**Problem statement:** Copy out the lines of the entries below, from the one containing "order: Zingiberales" through the one containing "scientific name: Sphenopholis obtusata", with no changes at all.

(Stored entries)
****

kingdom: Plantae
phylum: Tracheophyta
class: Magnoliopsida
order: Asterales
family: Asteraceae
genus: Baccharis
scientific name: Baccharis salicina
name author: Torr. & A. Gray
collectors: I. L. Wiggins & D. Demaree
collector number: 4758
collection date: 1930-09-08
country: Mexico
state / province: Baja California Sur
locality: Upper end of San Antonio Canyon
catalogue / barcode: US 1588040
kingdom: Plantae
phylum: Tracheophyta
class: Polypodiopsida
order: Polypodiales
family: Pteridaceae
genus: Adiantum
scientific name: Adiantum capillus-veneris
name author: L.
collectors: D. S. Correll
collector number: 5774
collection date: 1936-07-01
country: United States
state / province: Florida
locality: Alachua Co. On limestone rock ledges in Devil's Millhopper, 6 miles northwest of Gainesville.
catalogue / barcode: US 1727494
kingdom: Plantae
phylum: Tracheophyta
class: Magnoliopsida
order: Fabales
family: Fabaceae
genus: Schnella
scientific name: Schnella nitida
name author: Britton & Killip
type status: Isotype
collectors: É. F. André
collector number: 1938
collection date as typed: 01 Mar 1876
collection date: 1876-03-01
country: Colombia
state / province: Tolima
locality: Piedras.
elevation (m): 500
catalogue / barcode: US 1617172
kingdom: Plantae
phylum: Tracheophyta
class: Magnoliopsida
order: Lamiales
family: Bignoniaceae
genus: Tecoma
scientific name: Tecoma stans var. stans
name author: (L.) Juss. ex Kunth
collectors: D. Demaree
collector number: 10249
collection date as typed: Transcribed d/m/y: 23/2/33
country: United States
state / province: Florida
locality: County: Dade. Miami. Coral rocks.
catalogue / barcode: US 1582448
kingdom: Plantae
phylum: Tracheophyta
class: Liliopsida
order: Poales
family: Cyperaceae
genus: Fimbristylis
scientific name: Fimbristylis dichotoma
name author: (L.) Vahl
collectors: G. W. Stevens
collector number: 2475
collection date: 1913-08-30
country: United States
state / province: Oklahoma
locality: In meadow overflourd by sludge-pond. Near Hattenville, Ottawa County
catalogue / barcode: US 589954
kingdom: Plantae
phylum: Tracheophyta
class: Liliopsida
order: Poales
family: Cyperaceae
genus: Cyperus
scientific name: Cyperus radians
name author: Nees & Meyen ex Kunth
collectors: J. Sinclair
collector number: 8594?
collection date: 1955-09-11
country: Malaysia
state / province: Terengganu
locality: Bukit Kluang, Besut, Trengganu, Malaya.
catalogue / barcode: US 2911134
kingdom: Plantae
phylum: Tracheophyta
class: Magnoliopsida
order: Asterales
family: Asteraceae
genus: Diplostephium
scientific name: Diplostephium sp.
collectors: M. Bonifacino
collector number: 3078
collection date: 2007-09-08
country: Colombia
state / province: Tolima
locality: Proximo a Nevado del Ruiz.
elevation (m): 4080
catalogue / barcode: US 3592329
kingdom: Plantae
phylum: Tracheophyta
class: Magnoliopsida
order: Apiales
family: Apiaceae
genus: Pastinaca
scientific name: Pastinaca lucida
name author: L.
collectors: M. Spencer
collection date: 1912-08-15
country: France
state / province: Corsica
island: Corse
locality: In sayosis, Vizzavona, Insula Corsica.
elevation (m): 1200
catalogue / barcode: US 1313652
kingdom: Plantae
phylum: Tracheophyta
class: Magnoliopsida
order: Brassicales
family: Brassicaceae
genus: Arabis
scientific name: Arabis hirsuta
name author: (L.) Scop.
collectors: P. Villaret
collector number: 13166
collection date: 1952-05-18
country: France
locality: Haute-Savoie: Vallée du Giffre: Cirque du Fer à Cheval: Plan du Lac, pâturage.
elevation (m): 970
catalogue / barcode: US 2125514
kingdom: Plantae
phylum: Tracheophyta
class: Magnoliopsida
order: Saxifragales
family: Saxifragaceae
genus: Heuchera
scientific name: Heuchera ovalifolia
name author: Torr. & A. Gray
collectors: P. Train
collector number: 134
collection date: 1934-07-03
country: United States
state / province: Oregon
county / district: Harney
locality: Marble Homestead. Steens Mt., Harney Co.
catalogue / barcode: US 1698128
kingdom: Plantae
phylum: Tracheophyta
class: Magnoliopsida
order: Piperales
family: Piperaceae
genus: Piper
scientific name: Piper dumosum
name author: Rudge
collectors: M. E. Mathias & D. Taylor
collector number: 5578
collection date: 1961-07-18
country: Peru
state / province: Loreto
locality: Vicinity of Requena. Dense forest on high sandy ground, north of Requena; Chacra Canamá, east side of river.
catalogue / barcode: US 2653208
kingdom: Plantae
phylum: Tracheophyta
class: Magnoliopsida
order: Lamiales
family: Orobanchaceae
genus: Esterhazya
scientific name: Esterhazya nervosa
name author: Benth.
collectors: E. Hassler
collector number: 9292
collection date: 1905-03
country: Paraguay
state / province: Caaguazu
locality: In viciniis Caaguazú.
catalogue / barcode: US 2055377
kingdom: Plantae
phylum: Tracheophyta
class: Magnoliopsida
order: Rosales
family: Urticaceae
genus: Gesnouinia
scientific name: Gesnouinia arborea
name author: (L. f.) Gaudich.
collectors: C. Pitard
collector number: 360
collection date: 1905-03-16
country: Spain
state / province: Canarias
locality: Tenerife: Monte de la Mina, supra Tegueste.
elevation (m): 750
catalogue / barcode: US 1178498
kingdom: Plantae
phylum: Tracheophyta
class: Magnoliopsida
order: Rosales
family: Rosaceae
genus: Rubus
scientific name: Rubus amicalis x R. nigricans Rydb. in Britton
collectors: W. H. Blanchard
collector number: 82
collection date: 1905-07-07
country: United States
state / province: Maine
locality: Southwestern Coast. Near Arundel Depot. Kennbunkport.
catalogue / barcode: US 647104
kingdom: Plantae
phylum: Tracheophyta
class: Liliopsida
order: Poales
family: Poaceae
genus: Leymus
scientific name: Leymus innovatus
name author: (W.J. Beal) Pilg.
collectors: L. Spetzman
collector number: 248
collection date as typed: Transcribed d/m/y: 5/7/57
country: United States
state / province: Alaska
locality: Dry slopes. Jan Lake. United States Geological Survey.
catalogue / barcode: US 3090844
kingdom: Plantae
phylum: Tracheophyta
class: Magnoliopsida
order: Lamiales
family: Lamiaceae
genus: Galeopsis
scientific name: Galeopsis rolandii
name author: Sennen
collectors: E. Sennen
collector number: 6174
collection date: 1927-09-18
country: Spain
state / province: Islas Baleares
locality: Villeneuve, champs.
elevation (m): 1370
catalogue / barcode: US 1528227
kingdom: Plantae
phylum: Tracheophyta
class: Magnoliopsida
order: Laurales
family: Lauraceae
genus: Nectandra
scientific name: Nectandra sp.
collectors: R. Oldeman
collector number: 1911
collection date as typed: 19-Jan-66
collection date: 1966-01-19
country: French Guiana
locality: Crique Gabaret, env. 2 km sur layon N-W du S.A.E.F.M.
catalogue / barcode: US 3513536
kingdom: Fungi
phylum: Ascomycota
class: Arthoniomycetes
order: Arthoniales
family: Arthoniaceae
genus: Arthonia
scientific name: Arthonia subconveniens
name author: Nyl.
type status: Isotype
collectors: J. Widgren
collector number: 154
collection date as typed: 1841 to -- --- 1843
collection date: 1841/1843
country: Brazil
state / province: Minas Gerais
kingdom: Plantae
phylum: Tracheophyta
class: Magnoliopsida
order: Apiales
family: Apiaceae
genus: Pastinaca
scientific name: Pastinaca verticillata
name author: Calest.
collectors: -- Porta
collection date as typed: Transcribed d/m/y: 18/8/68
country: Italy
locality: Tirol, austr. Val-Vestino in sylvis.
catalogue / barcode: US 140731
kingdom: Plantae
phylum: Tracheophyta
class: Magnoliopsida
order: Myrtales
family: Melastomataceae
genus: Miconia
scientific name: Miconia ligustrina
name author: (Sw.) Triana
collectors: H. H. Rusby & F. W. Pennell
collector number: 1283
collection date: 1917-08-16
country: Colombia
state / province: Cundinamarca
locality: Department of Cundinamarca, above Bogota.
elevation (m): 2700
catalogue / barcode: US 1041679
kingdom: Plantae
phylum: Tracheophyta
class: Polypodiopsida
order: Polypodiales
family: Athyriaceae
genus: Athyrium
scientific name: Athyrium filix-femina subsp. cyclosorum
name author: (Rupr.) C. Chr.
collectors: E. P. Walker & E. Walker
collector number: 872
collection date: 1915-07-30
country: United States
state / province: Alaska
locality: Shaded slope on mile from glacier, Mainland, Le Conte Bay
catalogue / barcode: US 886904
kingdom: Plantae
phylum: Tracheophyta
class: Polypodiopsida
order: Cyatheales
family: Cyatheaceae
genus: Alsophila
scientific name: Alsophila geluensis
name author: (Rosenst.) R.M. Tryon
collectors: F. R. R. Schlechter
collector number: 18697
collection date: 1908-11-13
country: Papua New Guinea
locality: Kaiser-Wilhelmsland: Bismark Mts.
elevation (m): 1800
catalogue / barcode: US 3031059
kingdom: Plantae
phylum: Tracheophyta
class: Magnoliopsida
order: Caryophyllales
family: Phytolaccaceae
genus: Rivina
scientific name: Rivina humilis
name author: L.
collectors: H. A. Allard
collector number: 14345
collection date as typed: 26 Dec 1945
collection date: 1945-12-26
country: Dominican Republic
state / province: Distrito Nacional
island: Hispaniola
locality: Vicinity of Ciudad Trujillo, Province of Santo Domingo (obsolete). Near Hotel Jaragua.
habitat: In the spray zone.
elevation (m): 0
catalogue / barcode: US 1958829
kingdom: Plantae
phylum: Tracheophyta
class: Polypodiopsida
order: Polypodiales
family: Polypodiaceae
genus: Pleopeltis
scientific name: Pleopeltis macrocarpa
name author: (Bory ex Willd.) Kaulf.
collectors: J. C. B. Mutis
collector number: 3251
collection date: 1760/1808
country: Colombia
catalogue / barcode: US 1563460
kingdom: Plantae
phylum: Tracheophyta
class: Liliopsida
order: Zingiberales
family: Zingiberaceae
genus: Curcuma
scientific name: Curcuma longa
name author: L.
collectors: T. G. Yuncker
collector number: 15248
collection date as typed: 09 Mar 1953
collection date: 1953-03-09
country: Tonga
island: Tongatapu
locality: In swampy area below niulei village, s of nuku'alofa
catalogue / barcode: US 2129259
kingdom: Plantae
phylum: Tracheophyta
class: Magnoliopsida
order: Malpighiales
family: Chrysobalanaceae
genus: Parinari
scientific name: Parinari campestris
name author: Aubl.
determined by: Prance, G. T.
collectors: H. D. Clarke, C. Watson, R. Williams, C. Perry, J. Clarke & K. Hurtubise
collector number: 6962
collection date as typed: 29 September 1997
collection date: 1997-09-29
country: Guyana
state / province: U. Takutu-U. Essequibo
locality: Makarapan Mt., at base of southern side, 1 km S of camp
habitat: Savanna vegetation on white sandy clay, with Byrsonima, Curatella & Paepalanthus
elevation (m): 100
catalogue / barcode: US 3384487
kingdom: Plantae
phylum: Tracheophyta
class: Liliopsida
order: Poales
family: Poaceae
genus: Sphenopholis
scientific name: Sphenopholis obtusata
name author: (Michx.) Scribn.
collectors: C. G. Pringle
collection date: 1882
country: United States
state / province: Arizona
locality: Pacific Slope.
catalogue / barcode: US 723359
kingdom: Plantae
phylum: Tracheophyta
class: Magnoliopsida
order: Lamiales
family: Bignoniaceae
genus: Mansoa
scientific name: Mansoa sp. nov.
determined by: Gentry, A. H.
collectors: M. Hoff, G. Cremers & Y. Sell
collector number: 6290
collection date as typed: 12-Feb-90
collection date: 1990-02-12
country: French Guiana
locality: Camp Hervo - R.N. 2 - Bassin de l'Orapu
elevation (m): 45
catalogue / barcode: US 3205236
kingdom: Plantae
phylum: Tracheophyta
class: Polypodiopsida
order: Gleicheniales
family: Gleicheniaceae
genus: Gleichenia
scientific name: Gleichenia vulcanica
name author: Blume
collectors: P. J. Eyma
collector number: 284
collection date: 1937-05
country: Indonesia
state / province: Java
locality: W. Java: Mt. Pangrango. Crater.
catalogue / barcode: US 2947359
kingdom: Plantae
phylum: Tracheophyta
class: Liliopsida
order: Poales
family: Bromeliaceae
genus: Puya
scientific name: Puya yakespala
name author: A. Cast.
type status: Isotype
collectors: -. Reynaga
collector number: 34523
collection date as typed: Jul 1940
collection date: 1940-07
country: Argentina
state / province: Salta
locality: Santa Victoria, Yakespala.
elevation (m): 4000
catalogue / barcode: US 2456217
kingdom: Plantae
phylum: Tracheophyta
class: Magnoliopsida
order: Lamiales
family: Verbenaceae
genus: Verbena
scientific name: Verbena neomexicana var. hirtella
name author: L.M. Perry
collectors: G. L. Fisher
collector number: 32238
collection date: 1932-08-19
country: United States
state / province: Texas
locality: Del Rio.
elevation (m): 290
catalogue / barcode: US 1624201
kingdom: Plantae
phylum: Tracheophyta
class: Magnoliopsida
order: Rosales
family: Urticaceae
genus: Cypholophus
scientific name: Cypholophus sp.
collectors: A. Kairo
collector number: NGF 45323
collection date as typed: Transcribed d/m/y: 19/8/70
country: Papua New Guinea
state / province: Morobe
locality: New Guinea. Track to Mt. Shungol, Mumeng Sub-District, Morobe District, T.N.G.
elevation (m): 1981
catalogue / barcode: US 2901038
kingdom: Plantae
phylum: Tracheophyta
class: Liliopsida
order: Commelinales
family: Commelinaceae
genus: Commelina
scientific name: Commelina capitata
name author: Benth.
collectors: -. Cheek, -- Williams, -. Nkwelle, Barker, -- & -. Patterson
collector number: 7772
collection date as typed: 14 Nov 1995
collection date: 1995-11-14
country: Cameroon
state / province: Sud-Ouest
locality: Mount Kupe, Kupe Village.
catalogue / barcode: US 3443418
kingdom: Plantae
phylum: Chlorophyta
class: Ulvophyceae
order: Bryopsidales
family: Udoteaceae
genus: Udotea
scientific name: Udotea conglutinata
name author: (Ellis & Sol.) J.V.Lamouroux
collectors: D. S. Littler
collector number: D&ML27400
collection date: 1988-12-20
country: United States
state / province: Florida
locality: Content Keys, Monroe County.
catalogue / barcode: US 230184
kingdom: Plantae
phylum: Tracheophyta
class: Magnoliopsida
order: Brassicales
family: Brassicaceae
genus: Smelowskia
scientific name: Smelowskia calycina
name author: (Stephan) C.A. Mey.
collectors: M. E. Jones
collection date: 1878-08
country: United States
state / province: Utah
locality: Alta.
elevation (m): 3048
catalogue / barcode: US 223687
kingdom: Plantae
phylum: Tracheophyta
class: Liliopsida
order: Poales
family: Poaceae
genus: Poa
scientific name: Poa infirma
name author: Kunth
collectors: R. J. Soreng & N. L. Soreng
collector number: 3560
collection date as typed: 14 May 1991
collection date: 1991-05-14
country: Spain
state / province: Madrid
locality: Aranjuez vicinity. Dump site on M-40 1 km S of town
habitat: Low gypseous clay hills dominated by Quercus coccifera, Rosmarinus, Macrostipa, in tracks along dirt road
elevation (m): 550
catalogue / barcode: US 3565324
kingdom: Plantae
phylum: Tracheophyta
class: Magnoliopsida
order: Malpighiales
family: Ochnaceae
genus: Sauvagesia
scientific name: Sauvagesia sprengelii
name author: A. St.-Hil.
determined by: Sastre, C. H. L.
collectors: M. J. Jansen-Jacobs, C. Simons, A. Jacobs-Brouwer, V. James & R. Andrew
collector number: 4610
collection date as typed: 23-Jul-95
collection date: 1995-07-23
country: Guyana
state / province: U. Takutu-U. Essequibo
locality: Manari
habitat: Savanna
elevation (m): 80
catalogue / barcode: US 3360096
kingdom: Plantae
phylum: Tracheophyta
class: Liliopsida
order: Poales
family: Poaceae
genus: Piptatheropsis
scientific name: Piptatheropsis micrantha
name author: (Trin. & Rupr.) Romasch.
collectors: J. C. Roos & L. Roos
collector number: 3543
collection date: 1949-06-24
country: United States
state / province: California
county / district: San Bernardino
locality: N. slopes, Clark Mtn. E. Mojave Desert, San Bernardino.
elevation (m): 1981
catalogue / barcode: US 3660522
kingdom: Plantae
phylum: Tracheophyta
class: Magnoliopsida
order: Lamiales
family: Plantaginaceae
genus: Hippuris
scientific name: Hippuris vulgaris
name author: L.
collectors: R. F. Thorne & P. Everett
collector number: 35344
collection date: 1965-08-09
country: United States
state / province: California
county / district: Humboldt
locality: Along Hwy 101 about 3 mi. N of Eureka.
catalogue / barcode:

****

**The response:**
order: Zingiberales
family: Zingiberaceae
genus: Curcuma
scientific name: Curcuma longa
name author: L.
collectors: T. G. Yuncker
collector number: 15248
collection date as typed: 09 Mar 1953
collection date: 1953-03-09
country: Tonga
island: Tongatapu
locality: In swampy area below niulei village, s of nuku'alofa
catalogue / barcode: US 2129259
kingdom: Plantae
phylum: Tracheophyta
class: Magnoliopsida
order: Malpighiales
family: Chrysobalanaceae
genus: Parinari
scientific name: Parinari campestris
name author: Aubl.
determined by: Prance, G. T.
collectors: H. D. Clarke, C. Watson, R. Williams, C. Perry, J. Clarke & K. Hurtubise
collector number: 6962
collection date as typed: 29 September 1997
collection date: 1997-09-29
country: Guyana
state / province: U. Takutu-U. Essequibo
locality: Makarapan Mt., at base of southern side, 1 km S of camp
habitat: Savanna vegetation on white sandy clay, with Byrsonima, Curatella & Paepalanthus
elevation (m): 100
catalogue / barcode: US 3384487
kingdom: Plantae
phylum: Tracheophyta
class: Liliopsida
order: Poales
family: Poaceae
genus: Sphenopholis
scientific name: Sphenopholis obtusata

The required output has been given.